In an effort to end China’s dominance in international shipping, the Trump administration wants to charge fees from $1 million to $1.5 million for Chinese ships and Chinese companies to dock at U.S. ports.
The policy would mandate exporters to use U.S.-flagged, U.S. made ships, but they could get an exception for using non-U.S. vessels provided the exporter uses U.S.-built ships for at least 20% of the products it exports.
A combination of all of these, according to a report from an ad-hoc coalition of farmers, manufacturers and retailers, and logistics and transportation providers, could reduce U.S. coal exports alone by nearly 25%.
The ports of Norfolk and Baltimore are the top two coal-export terminals in the country, and a significant portion of the coal they export is mined in West Virginia.
About half the coal mined in West Virginia is exported, according to the West Virginia Coal Association.
The Friends of Coal opposes the fees and urged its members to submit comments to the U.S. Trade Representative by March 25.
Most of the coal West Virginia exports is transported by rail.
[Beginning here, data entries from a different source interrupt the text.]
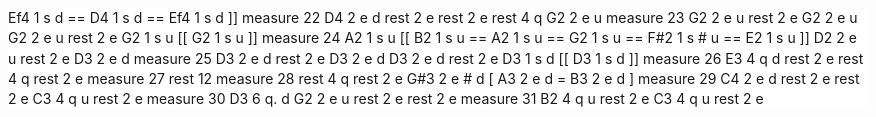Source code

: Ef4    1        s     d  ==
D4     1        s     d  ==
Ef4    1        s     d  ]]
measure 22
D4     2        e     d
rest   2        e
rest   2        e
rest   4        q
G2     2        e     u
measure 23
G2     2        e     u
rest   2        e
G2     2        e     u
G2     2        e     u
rest   2        e
G2     1        s     u  [[
G2     1        s     u  ]]
measure 24
A2     1        s     u  [[
B2     1        s     u  ==
A2     1        s     u  ==
G2     1        s     u  ==
F#2    1        s #   u  ==
E2     1        s     u  ]]
D2     2        e     u
rest   2        e
D3     2        e     d
measure 25
D3     2        e     d
rest   2        e
D3     2        e     d
D3     2        e     d
rest   2        e
D3     1        s     d  [[
D3     1        s     d  ]]
measure 26
E3     4        q     d
rest   2        e
rest   4        q
rest   2        e
measure 27
rest  12
measure 28
rest   4        q
rest   2        e
G#3    2        e #   d  [
A3     2        e     d  =
B3     2        e     d  ]
measure 29
C4     2        e     d
rest   2        e
rest   2        e
C3     4        q     u
rest   2        e
measure 30
D3     6        q.    d
G2     2        e     u
rest   2        e
rest   2        e
measure 31
B2     4        q     u
rest   2        e
C3     4        q     u
rest   2        e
The Association of American Railroads, the industry’s principal trade group, is named in the report.
The proposed fees, the report concludes, could reduce U.S. GDP and worsen the trade deficit.
The report also says the policy could affect agricultural commodities and other industrial products, including automobiles.
It has the potential to divert container ship traffic from U.S. ports to Canada and Mexico, the report says.